Black Music Is Global Music

One nation under a groove.

For the New Black Wall Street this Black History Month, let’s focus on our contributions to the universal language of music and its financial impact. As the largest Black owned bank in the country, focusing on the financial impact is what we do! So, Spread the word!


It started with the beat of a drum. A beat that was strong and rich with history that was muffled at first but grew into a magnificent groove, now heard around the world. Through that beat we carried our joys and pains but also our triumphs. Yes, we told our stories…our history through spirituals in rhymes that could be easily remembered and passed on to future generations.


The Beat Goes On


Our songs and music were powerful enough to become popular outside of the Black community, which created an opportunity for our music to become profitable. Combining lyrics with the rhythms of the beat created the first syncopated notes of Jazz.


By slowing the beat and addressing our personal troubles, Rhythm and Blues (R&B) was born. From the moving and popular R&B music, next came Rock n’ Roll. Then came Funk and Soul music of the 60’s and 70’s. Yes, we did that! Black music has been the soundtrack to our struggle and has amplified our voices in the fight for social justice.


You can see and hear it in the documentaries, the “Summer of Soul (…Or, When the Revolution Could Not Be Televised)” by Questlove, Oscar nominee for Best Original Documentary, and “The Black Power Mixtape 1967-1975.” If you haven’t watched these documentaries, we highly recommend them.

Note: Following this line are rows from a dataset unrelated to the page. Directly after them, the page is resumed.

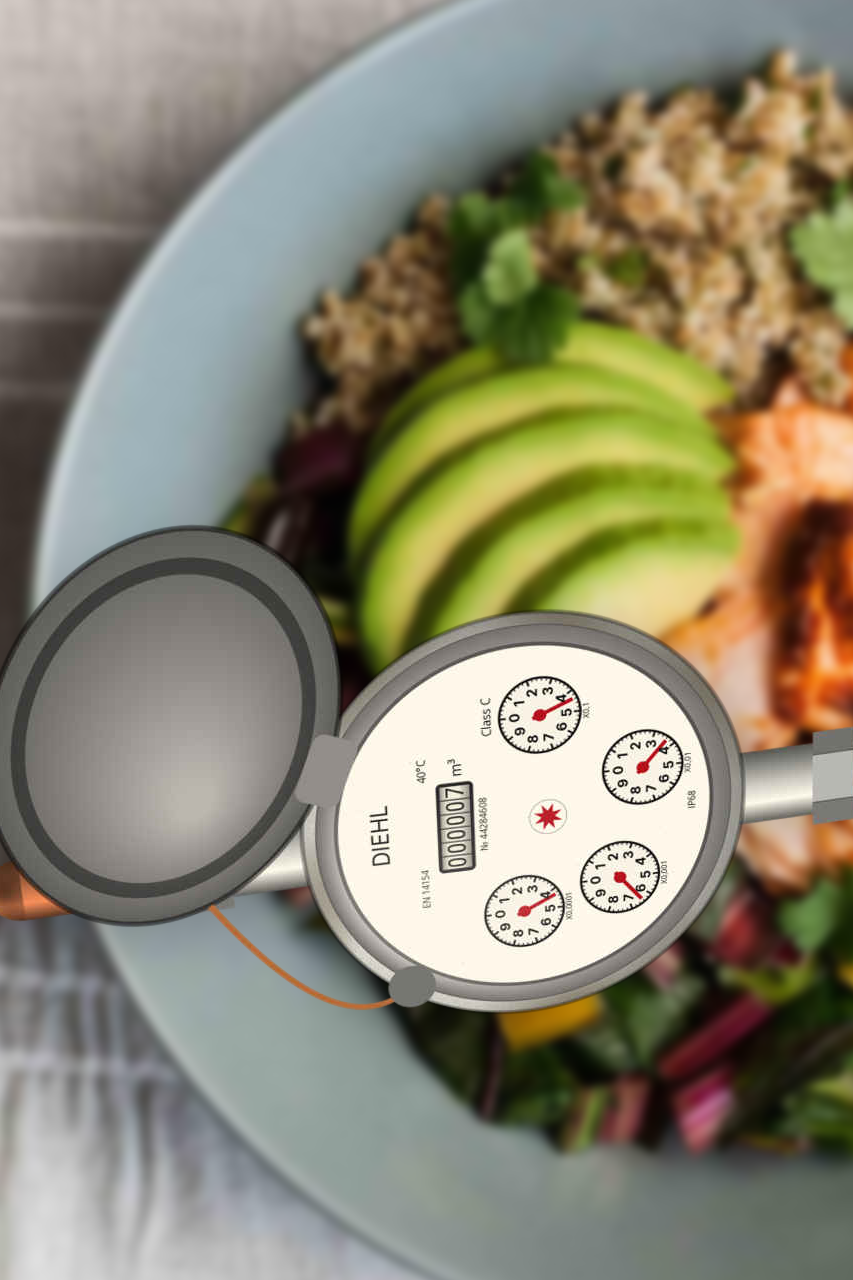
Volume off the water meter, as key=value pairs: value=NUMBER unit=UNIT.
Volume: value=7.4364 unit=m³
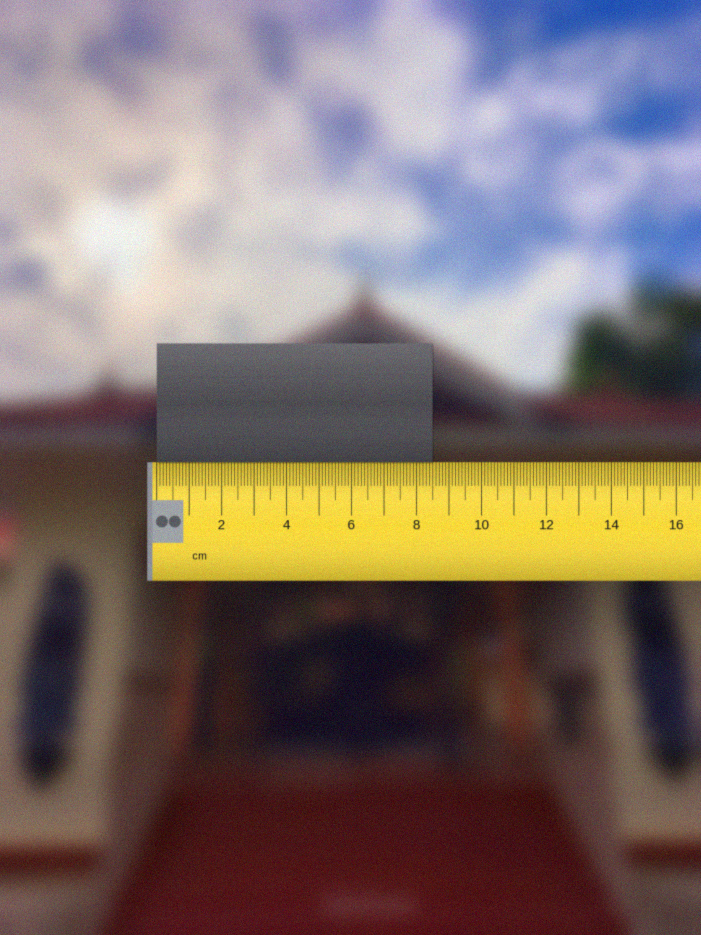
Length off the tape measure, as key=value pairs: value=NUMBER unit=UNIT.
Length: value=8.5 unit=cm
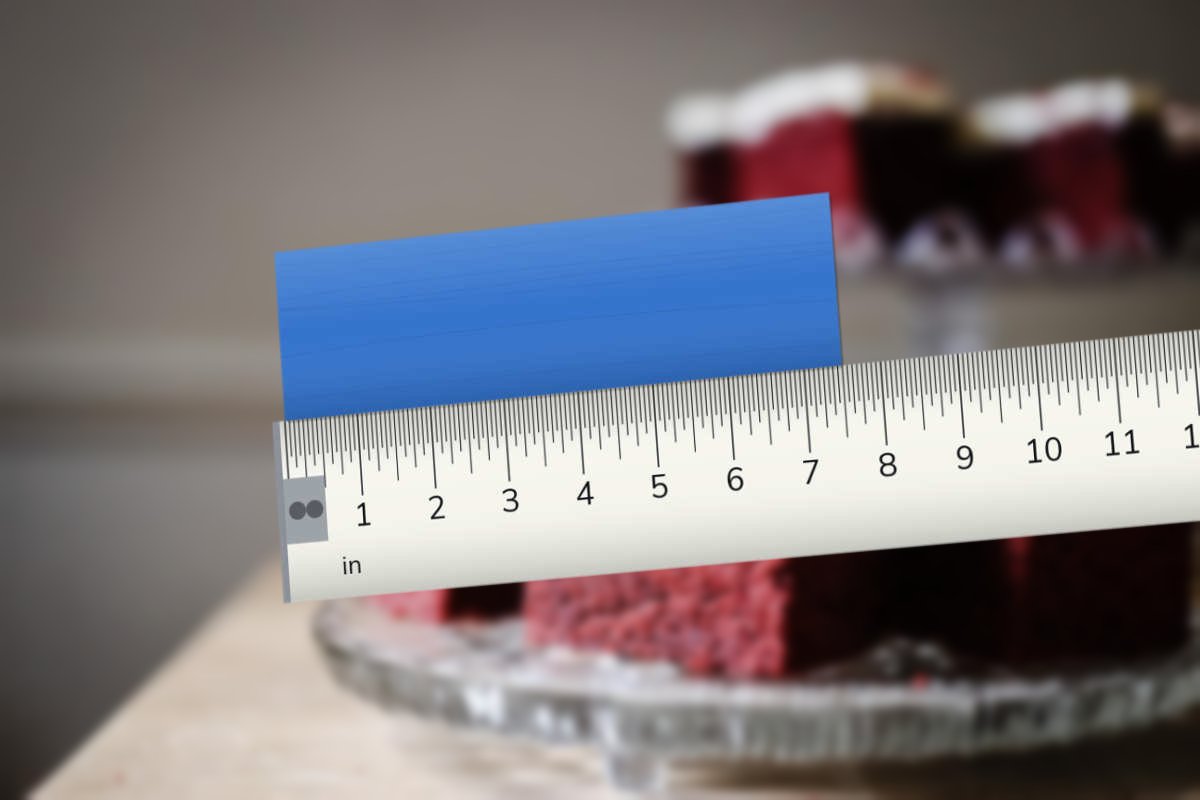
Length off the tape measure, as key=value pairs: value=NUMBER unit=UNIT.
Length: value=7.5 unit=in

It’s hard to deny the connection between Black music and protest music. You hear it through Sam Cooke singing “A Change Is Gonna Come”, when Marvin Gaye asked the world “What’s Going On” and so many others. And from Funk and Soul came the creation of Hip Hop and Rap.


Appreciation vs. Appropriation


Often – and unfortunately – Black culture is treated as an engine of profit that the Black community does not receive or recuperate.


For the purpose of this article, the difference between cultural appreciation and appropriation comes down to a universal rule… respect. Respect means giving credit where credit is due, and that includes a fair share of the profits.


During the heyday of rock in the ’60s and ’70s, the work of Black songwriters and musicians only made it to the mainstream when remade, released, and popularized by white artists. Often these works were changed – sometimes lyrically, sometimes in tempo and speed – to make them more “palatable” to white audiences. The original Black artists weren’t just skipped over for recognition; several of them barely made any money off of monumental bodies of work that charted No.1 and typified the era.


You’ve heard the quote, “Imitation is the sincerest form of flattery,” before, right? But do you know that’s not where the quote ends? The full Oscar Wilde quote goes, “Imitation is the sincerest form of flattery that mediocrity can pay to greatness.”


Celebration of Melanated Music


Musical genres – originated by Black Americans – have not only become popularized and mainstream in America, but have spread all across the world. You can hear the influence of Black American music in the countercultural pulse of rap music fusions across the globe. You can hear African drums in Reggaeton and call-and-response in Cumbia. R&B and Hip Hop are largely responsible for being the base of many K-pop artists’ music as well. Truly, Black American music is global music.


Although the words may be different, Black American music can be heard all over the planet. The language is diverse, but the message is the same – a joyful, rhythmic sound that brings us all together.


Join us in the celebration of Black music and continue to fight to ensure Black songwriters and performers receive their fair share of the profits.